Images with bounding boxes:
━━━━━━━━

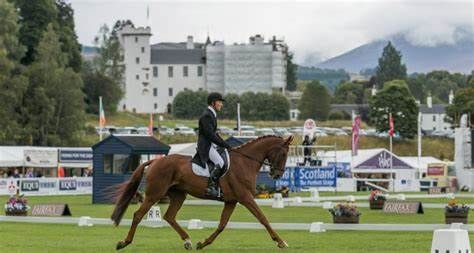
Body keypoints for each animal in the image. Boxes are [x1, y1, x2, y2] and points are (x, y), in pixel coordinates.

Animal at [113, 135, 294, 250]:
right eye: (284, 153)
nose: (277, 175)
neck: (245, 162)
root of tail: (155, 161)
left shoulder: (231, 200)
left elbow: (222, 225)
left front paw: (203, 243)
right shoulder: (245, 197)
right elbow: (263, 218)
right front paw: (281, 242)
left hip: (179, 195)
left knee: (169, 216)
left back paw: (187, 241)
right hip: (154, 194)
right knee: (138, 215)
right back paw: (124, 243)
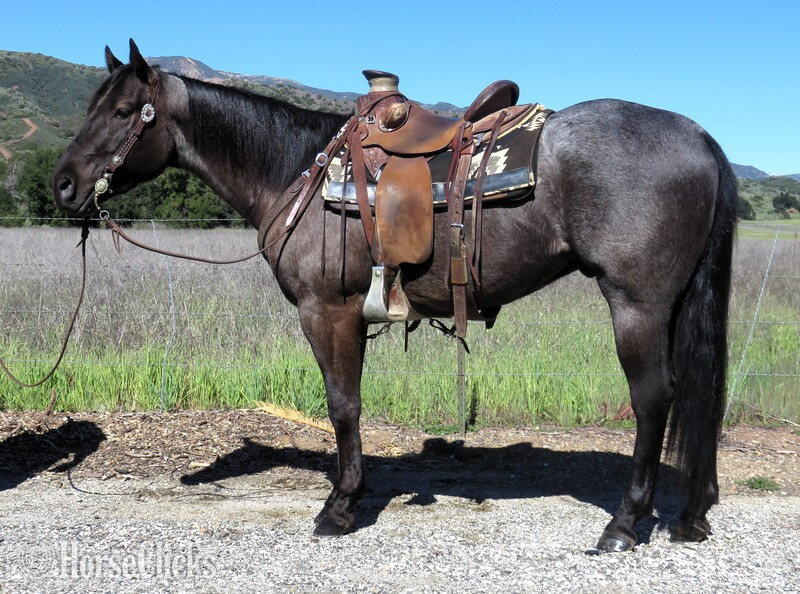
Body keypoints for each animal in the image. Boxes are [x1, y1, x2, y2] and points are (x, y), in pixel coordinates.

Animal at [51, 40, 736, 552]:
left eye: (124, 111)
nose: (63, 186)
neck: (295, 172)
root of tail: (700, 136)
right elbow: (348, 404)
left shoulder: (326, 312)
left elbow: (342, 405)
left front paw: (340, 507)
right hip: (674, 304)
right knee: (698, 392)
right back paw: (691, 515)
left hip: (637, 304)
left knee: (653, 399)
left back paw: (624, 523)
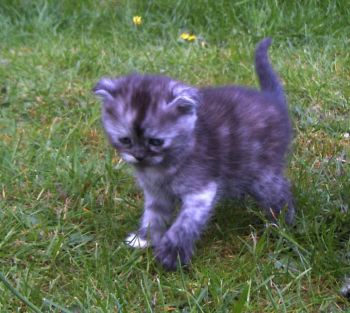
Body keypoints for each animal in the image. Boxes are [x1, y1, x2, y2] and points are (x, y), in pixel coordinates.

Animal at [93, 37, 296, 270]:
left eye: (156, 142)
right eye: (126, 140)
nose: (139, 155)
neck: (162, 167)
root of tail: (272, 102)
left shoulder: (201, 190)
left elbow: (186, 222)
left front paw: (172, 253)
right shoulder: (155, 192)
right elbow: (153, 214)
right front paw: (145, 239)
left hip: (263, 173)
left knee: (280, 194)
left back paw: (282, 227)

━━━━━━━━

■ Work to complete ■
Your reply should hold nothing but the lines above, from the one containing "left back paw: (624, 523)" to the one containing "left shoulder: (201, 190)", reproduced exactly minus the pictures.

■ Task answer ■
left back paw: (624, 523)
Body keypoints for each animal in the image. Boxes are [x1, y1, x2, y2] and points are (x, y), in pixel coordinates.

Animal at [93, 37, 296, 270]:
left eye: (156, 142)
right eye: (126, 140)
nose: (139, 155)
neck: (162, 167)
root of tail: (272, 102)
left shoulder: (201, 190)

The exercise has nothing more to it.